Editorial. Published Saturday, February 10, 2001, in the
Miami Herald
Jorge Mas, the chairman of the Cuban American National Foundation and
namesake son of its founder, proposed a more-active Cuban policy last week in a
speech to the Inter-American Dialogue. What follows are excerpts.
We need a new U.S. policy towards Cuba that actively seeks to empower the
Cuban people and promote their independence from the current regime. For 40
years, we have watched with great frustration as Fidel Castro has chained the
Cuban people to ration books and run Cuba as its sole employer to ensure the
political servitude of its people.
It is painfully clear that peaceful, positive change can only come to Cuba
if we begin to break the shackles of dependence forced on the Cuban people by
the Castro regime.
We believe there exists an opportunity today for the new Bush administration
to combine a reinvigorated political will with an activist policy.
- [The policy] would provide U.S. assistance to support peaceful,
pro-democracy activities by local Cuban independent entities. Resources should
include computers, printers, cellular phones, fax machines, Internet devices,
and the very latest in other communications equipment.
- We should also provide direct aid to families of prisoners of conscience,
especially those denied access to jobs by Cuban authorities or who have lost the
wages of an imprisoned spouse or parent. This not only for humanitarian reasons,
but also to counter the regime's continued, systematic campaign to decimate
Cuba's peaceful opposition.
- A crucial component of a new, activist U.S. policy should be to promote
free and independent enterprise in Cuba by strengthening the struggling
privately owned economic sector: the self-employed, home-based restaurants and
hostels, independent farmers, church-run clinics, private day-care centers, soup
kitchens.
- Another initiative worth contemplating is to exempt from the U.S. embargo
goods produced by verifiably self-employed Cubans. It sends an important
political message. The U.S. should as well consider allowing U.S. businesses to
export raw materials, inputs, semi-finished products, etc., to privately owned
entities in Cuba.
- Another important political signal to the Cuban people would be to license
U.S. universities and private sector entities to establish business management
training and labor rights institutes in Cuba on the condition that such entities
will be made available to all Cubans regardless of race, creed, or political
affiliation.
- Funds should be made available to NGOs for the purpose of increasing
unfettered access to the Internet and e-mail by Cuban citizens. Sites and
programs developed should run and be maintained in Cuba completely independent
of regime control and be open to all Cubans.
- To further expand the free flow of ideas, we should push for more American
news bureaus in Cuba. The more news bureaus in Cuba, the less likely it will be
that self-censorship limits reporters to meaningless stories on 1950s Chevys,
the Tropicana, and cigars. We need more reports on the dissident Dr. Oscar
Biscet, the independent libraries, and the alarming environmental damage Fidel
Castro's policies are causing on the island.

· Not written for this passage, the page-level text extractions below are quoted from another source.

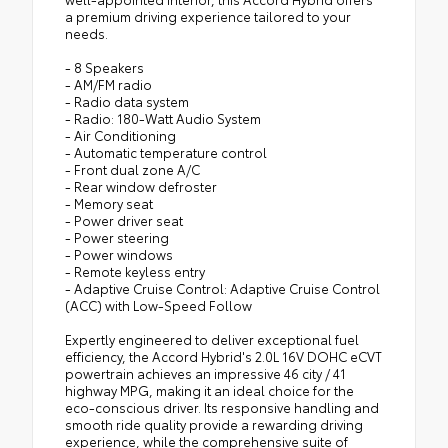
a premium driving experience tailored to your
needs.
- 8 Speakers
- AM/FM radio
- Radio data system
- Radio: 180-Watt Audio System
- Air Conditioning
- Automatic temperature control
- Front dual zone A/C
- Rear window defroster
- Memory seat
- Power driver seat
- Power steering
- Power windows
- Remote keyless entry
- Adaptive Cruise Control: Adaptive Cruise Control
(ACC) with Low-Speed Follow
Expertly engineered to deliver exceptional fuel
efficiency, the Accord Hybrid's 2.0L 16V DOHC eCVT
powertrain achieves an impressive 46 city / 41
highway MPG, making it an ideal choice for the
eco-conscious driver. Its responsive handling and
smooth ride quality provide a rewarding driving
experience, while the comprehensive suite of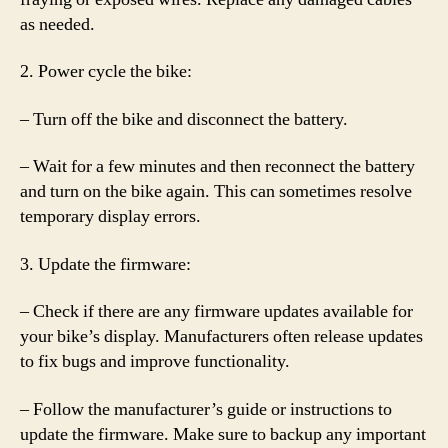
as needed.
2. Power cycle the bike:
– Turn off the bike and disconnect the battery.
– Wait for a few minutes and then reconnect the battery
and turn on the bike again. This can sometimes resolve
temporary display errors.
3. Update the firmware:
– Check if there are any firmware updates available for
your bike’s display. Manufacturers often release updates
to fix bugs and improve functionality.
– Follow the manufacturer’s guide or instructions to
update the firmware. Make sure to backup any important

Let me make one request of any of you who may be traveling to Cuba in the
near future: Take but one peaceful action to make a difference. For example,
bring a big box of Spanish-language books with you and give them to one of the
struggling independent libraries. Make a difference. Have a purpose. Shine a
light. Please look in your heart and ask what it is you can do to provide some
glimmer of hope for the Cuban people.